Gegen den Bau von KI-Rechenzentren formiert sich Widerstand
In Berlin fand eine erste Konferenz von Aktivisten statt, die den Bau riesiger Rechenzentren auf Kosten der Lebensqualität kleiner Gemeinden verhindern wollen. In den USA hat zum ersten Mal das Parlament eines US-Bundesstaats ein vorübergehendes Verbot für den Bau neuer Rechenzentren (€) erlassen.
Auch die Intelligenz von Roboter-KI stammt aus Entwicklungsländern
Physical AI war das große Thema auf der diesjährigen Hannover Messe. Doch auch das Training von humanoiden und Produktionsrobotern wird, wie dies bei generativer KI der Fall ist, überwiegend in Billiglohnländern durchgeführt – von jenen Arbeitern, die danach von Robotern ersetzt werden.
Meta will 10 Prozent seiner Mitarbeiter entlassen
Wie am Donnerstag durch eine konzerninterne E-Mail bekannt wurde, will der Facebook-Konzern 8.000 Beschäftigte entlassen und 6.000 derzeit unbesetzte Stellen streichen.
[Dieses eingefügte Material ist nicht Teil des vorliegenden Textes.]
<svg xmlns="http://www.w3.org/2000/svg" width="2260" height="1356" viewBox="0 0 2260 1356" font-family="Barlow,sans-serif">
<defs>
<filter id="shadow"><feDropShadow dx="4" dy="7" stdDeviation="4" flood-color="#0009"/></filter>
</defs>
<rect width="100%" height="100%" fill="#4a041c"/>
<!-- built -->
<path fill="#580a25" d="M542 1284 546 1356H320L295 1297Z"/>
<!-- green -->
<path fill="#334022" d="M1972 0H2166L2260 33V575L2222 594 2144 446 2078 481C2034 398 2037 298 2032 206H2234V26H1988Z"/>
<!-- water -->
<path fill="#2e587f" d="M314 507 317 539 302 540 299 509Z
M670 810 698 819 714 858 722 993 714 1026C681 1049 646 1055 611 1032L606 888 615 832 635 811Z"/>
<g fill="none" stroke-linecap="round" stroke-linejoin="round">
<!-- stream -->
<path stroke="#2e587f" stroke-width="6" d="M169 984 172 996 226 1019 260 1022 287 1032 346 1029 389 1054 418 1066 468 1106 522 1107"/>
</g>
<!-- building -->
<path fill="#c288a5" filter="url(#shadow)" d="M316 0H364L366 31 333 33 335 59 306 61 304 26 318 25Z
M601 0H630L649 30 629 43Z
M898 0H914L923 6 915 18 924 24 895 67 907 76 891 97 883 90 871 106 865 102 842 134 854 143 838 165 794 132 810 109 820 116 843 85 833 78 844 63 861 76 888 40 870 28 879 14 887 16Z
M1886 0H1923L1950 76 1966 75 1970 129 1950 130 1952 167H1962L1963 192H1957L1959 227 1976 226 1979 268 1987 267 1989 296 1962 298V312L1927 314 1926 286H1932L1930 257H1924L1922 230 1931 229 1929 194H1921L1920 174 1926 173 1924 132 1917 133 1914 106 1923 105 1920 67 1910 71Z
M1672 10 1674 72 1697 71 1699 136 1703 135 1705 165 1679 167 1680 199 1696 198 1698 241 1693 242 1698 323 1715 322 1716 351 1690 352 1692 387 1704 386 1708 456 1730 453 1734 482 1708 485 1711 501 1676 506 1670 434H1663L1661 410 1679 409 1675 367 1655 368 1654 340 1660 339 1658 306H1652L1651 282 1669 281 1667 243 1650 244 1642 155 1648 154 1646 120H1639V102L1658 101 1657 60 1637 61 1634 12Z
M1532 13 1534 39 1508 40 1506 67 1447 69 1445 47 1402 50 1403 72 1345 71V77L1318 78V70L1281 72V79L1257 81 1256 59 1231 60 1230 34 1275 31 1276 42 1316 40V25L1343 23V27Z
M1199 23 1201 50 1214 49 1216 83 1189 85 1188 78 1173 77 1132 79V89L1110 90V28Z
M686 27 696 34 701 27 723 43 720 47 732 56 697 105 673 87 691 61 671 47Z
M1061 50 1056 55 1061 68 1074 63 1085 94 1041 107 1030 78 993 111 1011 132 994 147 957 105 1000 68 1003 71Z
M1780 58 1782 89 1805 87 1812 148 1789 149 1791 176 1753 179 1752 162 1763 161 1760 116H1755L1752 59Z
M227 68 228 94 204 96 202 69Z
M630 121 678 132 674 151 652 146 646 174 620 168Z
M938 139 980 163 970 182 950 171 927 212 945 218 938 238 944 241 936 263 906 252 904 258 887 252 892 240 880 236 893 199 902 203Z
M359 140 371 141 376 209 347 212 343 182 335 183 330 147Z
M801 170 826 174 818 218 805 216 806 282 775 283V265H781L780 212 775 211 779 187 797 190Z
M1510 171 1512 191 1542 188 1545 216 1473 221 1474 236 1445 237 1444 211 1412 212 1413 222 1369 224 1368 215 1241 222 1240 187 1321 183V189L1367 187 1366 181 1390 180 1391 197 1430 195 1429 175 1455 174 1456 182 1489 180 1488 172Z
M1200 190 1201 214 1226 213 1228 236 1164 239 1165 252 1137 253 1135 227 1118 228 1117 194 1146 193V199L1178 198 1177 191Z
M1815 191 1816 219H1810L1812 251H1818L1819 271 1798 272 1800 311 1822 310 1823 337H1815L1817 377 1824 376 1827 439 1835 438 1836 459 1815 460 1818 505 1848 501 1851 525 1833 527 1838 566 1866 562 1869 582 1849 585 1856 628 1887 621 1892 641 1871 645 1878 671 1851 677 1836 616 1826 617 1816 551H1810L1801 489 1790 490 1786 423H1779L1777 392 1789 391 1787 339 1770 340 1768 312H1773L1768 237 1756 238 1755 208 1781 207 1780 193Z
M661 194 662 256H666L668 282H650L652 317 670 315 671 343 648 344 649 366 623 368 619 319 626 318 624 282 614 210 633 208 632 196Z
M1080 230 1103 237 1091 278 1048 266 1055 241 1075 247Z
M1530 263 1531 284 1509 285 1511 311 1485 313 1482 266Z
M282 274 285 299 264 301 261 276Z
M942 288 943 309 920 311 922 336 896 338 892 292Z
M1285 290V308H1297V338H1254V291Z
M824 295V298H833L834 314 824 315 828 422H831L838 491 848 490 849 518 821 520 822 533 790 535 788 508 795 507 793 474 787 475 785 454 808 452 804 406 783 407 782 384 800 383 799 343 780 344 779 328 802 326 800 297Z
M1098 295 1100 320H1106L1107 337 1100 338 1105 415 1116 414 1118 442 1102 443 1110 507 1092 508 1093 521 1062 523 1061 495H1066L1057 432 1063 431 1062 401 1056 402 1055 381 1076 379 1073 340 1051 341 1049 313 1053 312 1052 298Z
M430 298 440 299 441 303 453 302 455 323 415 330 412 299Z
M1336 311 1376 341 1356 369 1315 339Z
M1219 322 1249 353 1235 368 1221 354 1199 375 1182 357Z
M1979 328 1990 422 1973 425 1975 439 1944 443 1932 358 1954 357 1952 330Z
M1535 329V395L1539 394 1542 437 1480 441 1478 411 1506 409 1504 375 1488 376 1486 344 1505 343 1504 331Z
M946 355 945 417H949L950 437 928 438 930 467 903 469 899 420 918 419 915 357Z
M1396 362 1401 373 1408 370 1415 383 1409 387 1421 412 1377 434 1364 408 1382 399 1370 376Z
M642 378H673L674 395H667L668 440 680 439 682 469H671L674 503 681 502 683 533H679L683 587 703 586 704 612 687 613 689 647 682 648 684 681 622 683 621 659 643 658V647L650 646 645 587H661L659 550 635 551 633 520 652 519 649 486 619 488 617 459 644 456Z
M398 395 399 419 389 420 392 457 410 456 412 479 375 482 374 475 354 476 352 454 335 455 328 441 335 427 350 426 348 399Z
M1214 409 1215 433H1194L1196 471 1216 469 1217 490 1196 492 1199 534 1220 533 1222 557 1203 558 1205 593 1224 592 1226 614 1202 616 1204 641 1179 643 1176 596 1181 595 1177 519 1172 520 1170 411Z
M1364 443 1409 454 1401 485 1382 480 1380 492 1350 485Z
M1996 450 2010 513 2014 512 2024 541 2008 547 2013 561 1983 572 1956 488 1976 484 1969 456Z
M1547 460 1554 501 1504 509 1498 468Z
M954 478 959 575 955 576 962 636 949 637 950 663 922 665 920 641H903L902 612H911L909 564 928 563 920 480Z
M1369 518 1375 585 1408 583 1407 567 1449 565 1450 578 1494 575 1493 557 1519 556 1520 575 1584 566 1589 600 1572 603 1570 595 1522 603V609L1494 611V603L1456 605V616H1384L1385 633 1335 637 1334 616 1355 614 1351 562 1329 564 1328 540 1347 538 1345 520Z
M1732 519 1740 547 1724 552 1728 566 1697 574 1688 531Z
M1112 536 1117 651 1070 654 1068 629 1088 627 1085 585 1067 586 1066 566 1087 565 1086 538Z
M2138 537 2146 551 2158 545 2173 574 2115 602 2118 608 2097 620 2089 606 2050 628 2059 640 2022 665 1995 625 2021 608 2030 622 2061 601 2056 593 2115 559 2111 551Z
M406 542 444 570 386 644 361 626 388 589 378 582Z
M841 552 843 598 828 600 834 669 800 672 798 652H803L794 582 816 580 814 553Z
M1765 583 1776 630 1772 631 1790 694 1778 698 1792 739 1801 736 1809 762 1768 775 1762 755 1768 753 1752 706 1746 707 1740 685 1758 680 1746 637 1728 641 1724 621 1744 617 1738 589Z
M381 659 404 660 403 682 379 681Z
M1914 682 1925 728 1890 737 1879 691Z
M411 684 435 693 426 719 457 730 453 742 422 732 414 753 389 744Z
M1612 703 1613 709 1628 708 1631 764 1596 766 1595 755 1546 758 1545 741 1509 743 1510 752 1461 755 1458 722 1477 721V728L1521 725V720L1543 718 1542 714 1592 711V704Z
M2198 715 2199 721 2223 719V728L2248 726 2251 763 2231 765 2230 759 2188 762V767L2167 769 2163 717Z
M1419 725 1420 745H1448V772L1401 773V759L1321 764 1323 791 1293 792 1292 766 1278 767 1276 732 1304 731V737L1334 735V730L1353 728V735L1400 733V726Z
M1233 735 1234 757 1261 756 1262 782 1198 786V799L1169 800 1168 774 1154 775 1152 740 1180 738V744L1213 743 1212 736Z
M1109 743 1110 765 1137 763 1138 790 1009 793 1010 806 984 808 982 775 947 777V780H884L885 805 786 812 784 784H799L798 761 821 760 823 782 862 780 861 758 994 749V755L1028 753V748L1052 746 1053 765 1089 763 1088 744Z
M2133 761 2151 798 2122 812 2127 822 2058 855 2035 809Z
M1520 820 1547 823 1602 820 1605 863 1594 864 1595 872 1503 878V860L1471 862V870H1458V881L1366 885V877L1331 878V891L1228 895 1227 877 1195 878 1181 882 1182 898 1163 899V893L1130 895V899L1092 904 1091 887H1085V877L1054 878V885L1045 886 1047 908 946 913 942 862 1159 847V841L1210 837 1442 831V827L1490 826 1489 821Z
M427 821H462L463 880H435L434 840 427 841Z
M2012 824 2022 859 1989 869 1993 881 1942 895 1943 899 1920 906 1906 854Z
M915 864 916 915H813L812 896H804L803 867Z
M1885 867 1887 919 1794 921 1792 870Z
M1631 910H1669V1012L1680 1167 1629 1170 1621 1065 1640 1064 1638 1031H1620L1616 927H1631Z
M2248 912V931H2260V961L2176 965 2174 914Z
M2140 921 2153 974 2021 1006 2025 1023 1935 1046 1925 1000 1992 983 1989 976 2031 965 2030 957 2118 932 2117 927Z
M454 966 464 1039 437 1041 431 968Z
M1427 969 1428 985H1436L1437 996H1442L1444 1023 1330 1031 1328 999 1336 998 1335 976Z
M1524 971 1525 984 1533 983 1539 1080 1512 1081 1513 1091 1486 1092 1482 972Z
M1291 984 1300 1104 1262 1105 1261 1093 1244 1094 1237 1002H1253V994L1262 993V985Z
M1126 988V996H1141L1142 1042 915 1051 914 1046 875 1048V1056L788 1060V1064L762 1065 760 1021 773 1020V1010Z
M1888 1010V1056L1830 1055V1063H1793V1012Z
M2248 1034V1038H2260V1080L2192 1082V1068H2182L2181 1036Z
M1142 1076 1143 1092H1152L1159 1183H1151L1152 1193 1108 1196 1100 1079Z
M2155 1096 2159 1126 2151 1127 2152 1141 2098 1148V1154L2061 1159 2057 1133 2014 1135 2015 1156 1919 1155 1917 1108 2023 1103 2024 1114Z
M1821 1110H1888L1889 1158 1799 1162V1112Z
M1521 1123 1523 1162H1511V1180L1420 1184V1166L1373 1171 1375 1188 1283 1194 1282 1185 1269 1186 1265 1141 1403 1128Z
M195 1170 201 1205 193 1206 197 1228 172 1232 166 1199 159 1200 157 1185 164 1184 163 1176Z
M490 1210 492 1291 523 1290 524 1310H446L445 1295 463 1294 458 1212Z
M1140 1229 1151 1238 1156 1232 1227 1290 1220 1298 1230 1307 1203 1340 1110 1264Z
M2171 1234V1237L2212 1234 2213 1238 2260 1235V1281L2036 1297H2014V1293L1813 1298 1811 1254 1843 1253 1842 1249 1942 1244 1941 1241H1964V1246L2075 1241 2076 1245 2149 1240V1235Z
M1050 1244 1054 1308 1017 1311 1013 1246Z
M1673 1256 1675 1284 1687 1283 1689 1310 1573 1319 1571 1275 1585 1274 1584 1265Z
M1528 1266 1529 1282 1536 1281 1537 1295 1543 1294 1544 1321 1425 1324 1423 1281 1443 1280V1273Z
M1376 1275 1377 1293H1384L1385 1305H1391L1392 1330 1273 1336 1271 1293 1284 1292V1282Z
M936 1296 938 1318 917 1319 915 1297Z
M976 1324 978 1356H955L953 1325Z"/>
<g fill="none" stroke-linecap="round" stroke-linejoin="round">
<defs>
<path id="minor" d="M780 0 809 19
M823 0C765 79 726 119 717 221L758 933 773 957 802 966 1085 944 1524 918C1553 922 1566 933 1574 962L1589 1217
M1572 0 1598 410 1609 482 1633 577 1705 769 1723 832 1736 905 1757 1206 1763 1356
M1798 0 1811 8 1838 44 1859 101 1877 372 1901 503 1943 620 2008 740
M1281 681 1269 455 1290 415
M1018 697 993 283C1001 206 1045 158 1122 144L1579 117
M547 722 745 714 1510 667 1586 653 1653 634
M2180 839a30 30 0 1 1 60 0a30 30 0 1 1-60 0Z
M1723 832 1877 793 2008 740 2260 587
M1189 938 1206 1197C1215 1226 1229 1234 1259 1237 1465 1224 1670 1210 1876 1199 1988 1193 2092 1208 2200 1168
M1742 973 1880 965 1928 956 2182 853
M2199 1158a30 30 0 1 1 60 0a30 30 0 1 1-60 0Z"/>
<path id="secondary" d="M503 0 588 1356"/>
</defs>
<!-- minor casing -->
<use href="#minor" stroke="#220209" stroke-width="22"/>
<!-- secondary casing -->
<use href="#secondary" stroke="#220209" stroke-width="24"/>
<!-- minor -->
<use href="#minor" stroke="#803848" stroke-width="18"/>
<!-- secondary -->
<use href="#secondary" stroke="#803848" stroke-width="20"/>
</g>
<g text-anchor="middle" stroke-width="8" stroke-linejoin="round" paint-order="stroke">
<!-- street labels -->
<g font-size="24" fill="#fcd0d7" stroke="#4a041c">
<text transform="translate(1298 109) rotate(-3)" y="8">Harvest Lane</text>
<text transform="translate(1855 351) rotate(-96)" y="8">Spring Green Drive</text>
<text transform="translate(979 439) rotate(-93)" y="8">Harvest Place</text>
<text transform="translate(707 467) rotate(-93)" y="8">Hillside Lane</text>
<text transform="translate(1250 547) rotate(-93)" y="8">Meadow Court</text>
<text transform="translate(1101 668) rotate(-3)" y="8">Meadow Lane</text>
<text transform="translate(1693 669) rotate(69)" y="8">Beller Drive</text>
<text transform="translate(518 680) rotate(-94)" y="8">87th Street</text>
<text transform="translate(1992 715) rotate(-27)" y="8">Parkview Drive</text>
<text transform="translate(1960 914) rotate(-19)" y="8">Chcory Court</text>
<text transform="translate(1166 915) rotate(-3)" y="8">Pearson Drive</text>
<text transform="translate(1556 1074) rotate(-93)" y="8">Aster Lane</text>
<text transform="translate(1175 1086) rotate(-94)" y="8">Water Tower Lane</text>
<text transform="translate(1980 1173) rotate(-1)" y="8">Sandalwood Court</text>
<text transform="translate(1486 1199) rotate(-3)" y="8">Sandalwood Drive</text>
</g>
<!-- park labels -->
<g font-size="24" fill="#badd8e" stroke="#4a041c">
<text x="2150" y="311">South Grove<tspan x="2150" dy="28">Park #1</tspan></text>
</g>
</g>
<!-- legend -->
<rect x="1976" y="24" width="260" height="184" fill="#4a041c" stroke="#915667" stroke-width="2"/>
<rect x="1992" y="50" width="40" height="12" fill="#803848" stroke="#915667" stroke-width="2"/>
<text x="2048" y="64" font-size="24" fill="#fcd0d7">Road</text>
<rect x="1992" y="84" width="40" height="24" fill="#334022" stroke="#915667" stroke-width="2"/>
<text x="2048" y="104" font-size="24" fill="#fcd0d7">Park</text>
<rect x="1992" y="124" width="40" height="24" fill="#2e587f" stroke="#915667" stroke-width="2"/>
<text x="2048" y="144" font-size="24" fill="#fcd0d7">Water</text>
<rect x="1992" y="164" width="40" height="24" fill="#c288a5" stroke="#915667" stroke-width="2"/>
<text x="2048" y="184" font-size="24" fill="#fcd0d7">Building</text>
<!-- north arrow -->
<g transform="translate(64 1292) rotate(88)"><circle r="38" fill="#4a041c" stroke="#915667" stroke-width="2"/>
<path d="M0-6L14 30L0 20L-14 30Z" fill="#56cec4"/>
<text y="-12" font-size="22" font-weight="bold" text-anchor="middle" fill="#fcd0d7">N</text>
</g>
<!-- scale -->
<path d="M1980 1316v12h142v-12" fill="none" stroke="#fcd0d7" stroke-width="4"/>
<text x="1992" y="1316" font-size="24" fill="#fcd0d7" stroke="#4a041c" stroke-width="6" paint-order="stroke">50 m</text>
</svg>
Das gesparte Geld soll in Investitionen in KI fließen.
iPhone-Recycling: Bei Apple geht noch was
In drei verschiedenen Anlagen, eine davon im niederländischen Breda, zerlegt Apple Altgeräte und gewinnt dadurch teure Rohstoffe. Über die Auslastung der Anlagen spricht der Konzern nicht, lässt aber vermuten, dass da noch einiges ginge – wenn nur die Verbraucher ihre Altgeräte zurückgeben würden.